IBM racing ahead with component strategy

With Lotus as a lead example, IBM Corp. is working to break down the other software products in its portfolio into sets of components that can be assembled quickly in multiple ways to meet corporate computing needs.

Danny Sabbah, the CTO of the IBM software group, says the goal is to make it faster and less expensive to integrate middleware capabilities pulled from transaction services of the WebSphere Application Server, data from the DB2 database, security and system management services from Tivoli and collaboration from Lotus.

“It is a flavour of our On Demand strategy,” Sabbah says. “We are trying to make our software more reactive to customer needs so people pay a lot less in terms of underlying labour for dynamically created solutions and see a decrease in the amount they spend to integrate products.”

IBM is training its 12,000 developers to use a common development process that gets away from a production-line mentality of developing software and lets developers build across product lines.
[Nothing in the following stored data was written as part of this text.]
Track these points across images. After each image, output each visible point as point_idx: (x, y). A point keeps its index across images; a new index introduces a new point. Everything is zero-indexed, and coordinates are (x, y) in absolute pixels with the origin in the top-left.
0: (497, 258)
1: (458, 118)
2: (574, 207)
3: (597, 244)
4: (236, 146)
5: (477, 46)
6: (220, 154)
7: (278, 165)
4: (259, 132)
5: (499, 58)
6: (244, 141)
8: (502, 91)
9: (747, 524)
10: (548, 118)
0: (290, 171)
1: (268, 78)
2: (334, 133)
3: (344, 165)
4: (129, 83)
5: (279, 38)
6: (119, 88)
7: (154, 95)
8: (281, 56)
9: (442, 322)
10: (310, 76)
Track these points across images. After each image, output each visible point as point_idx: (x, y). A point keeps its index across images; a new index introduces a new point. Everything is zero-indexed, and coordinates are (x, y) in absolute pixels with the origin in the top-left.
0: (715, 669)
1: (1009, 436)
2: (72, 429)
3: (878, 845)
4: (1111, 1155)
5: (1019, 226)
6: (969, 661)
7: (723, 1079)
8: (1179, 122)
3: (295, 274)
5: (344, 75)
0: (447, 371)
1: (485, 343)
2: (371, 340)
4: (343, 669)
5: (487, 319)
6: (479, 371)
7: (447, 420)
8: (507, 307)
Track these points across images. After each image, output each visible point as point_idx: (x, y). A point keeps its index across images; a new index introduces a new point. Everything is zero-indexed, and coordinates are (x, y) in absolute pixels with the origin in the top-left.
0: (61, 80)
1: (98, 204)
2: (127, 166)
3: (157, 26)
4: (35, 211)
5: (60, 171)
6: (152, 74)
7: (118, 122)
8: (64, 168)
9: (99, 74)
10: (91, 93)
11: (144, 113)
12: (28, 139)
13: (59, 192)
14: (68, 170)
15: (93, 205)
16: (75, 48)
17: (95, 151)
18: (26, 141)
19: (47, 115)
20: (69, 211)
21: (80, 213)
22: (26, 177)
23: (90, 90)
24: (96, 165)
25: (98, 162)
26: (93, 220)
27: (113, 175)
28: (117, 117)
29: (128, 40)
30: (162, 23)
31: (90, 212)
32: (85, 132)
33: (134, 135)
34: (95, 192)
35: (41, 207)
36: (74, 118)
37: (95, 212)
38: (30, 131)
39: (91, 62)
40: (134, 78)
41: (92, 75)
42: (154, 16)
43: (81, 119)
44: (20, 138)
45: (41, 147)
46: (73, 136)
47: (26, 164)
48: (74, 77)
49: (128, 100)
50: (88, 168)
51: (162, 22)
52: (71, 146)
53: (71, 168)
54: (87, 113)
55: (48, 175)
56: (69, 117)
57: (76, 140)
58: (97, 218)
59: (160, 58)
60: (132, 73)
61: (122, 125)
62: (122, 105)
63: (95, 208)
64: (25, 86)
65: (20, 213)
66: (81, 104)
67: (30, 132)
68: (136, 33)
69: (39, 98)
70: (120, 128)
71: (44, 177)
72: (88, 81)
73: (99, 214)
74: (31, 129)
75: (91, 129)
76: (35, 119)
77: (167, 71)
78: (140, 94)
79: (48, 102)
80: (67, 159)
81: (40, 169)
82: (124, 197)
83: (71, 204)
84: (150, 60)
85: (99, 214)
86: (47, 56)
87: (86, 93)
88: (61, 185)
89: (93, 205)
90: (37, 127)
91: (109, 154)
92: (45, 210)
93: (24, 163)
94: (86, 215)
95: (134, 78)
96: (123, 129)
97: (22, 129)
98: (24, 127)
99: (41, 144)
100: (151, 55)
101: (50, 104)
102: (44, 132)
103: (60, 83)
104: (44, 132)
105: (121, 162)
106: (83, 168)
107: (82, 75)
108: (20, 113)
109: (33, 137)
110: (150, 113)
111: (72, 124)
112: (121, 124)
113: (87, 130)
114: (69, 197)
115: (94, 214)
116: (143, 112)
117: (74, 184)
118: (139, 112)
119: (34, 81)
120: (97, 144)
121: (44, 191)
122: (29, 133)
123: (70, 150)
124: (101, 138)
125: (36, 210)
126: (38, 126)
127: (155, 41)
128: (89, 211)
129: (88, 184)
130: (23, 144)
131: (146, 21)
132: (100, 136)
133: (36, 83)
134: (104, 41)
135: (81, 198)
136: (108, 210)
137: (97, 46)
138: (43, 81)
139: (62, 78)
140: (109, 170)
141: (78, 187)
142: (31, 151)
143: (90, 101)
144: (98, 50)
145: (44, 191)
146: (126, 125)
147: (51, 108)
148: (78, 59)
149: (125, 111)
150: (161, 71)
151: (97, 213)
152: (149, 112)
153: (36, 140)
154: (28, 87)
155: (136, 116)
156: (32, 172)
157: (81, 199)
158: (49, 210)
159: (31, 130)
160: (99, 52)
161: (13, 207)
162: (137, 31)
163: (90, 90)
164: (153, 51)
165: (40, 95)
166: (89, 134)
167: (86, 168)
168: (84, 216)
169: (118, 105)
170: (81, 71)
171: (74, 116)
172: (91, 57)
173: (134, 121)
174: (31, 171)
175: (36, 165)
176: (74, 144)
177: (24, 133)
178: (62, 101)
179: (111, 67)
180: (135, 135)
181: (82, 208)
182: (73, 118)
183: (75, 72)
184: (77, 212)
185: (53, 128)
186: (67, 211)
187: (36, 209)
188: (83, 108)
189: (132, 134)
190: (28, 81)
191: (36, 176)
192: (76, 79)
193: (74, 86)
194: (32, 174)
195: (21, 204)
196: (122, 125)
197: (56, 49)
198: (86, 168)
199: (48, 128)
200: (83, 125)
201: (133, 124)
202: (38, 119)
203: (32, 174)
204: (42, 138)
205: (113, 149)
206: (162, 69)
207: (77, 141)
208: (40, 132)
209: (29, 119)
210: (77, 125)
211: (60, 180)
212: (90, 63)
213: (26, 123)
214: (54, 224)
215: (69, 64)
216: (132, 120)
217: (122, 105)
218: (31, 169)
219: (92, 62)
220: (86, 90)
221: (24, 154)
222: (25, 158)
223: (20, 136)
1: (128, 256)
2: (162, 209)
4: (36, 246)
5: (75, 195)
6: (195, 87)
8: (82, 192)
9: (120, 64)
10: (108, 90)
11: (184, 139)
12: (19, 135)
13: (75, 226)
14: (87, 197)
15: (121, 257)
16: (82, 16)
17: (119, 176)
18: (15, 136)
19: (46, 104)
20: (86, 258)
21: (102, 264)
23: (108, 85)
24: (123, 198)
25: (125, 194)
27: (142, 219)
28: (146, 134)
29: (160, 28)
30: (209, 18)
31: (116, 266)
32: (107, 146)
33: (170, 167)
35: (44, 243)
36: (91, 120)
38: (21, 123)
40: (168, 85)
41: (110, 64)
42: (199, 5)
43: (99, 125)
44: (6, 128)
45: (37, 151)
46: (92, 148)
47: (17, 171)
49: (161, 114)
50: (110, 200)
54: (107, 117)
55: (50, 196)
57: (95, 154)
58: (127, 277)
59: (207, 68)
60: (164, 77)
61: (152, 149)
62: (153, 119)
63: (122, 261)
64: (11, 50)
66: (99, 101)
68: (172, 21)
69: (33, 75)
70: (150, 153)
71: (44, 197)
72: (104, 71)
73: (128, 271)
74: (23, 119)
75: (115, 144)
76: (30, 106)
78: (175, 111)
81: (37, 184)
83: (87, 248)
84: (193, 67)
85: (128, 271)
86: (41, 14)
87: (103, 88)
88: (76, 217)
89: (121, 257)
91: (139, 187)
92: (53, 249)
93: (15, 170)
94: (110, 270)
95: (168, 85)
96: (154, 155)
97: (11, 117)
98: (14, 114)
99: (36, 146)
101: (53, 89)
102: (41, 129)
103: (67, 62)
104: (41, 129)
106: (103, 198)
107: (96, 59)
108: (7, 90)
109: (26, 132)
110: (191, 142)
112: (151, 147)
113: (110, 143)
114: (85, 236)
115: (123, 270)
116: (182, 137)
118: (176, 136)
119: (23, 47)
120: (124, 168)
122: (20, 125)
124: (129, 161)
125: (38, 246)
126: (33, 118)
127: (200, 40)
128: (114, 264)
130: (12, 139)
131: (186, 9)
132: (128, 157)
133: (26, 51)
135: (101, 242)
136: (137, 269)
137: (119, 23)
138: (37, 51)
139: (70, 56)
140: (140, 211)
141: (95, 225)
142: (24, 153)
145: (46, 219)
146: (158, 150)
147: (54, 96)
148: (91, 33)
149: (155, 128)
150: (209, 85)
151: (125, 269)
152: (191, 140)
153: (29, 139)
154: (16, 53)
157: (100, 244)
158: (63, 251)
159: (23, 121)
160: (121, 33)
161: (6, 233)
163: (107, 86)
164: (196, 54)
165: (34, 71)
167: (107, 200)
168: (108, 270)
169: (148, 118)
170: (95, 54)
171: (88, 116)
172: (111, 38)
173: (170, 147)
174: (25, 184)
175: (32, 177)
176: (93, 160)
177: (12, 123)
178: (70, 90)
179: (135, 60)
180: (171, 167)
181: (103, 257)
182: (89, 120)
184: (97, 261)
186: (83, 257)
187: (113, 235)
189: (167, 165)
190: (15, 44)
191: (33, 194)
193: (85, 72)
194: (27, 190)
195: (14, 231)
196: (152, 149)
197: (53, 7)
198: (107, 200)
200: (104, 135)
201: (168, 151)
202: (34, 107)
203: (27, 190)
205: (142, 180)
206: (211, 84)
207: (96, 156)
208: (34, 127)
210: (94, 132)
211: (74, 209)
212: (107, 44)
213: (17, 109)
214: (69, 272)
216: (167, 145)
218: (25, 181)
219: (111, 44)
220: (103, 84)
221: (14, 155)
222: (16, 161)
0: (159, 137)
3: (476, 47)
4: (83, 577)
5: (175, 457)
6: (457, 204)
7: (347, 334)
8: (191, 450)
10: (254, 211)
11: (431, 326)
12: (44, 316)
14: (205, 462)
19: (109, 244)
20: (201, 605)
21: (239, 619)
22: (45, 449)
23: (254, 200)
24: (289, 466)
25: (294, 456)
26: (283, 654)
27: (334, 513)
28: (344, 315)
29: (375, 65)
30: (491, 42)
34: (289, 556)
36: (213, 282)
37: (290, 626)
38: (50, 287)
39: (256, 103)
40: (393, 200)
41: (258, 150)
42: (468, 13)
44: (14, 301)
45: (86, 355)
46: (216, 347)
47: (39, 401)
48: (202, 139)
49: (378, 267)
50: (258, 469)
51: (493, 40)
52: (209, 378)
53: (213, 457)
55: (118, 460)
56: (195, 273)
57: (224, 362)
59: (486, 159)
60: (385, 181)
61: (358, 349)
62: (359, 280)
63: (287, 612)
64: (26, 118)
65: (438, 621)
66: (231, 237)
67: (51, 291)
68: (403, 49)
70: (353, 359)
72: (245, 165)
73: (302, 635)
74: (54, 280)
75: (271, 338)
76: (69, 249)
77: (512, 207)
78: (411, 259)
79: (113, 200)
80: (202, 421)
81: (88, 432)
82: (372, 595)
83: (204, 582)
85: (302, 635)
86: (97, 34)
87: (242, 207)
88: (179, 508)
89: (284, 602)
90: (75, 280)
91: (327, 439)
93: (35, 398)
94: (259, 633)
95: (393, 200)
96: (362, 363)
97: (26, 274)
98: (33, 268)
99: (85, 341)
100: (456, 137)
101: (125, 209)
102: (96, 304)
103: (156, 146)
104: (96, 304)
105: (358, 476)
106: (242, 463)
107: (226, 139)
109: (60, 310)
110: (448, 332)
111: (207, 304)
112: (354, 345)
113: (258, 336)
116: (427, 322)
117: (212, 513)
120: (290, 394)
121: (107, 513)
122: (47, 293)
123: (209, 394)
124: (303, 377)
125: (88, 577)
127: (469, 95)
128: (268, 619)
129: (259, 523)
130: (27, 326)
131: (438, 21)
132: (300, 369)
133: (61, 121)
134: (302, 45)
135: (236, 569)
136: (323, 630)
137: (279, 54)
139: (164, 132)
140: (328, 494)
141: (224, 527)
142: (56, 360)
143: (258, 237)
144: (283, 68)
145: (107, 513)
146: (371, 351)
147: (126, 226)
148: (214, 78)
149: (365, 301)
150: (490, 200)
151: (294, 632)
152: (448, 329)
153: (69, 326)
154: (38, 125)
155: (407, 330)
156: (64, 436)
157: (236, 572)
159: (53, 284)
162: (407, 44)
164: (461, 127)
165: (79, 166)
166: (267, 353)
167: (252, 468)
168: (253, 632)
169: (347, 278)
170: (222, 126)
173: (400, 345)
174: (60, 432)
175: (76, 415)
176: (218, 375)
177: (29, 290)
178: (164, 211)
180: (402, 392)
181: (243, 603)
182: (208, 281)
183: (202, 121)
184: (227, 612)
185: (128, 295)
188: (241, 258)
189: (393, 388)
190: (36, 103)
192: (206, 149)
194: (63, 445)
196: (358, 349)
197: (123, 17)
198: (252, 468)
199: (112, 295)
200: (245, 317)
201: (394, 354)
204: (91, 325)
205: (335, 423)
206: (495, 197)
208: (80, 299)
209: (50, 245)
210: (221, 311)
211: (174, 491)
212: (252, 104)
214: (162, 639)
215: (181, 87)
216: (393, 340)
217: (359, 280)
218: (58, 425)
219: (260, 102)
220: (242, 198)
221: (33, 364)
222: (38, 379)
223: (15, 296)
The company is using a principle it calls progressive discovery, which is a way to expose interfaces needed for the component model.

Big Blue says it hopes middleware components will allow for the flexibility to pull together quickly select features to support applications.

For example, Sabbah says IBM could offer a data-warehouse bundle that will pull information from various sources and incorporate components of WebSphere for transactional integrity and Tivoli for secure access.

Interest in componentization has been garnered lately by advances in Web services and the evolving set of open standards behind the technology, such as those for security and business process workflow.

To support component integration, IBM also is developing an architecture called the Enterprise Services Bus, which is a sort of integration hub for its middleware components and other components brought together as part of a Web services application, especially those that cross corporate boundaries.

“We are trying to figure out what the first release needs to look like,” Sabbah says.

He says within the next year components will help define how IBM middleware supports a services-oriented architecture, which is basically an infrastructure for tying multiple components into one application or to support a workflow that executes some business process, such as approving a loan.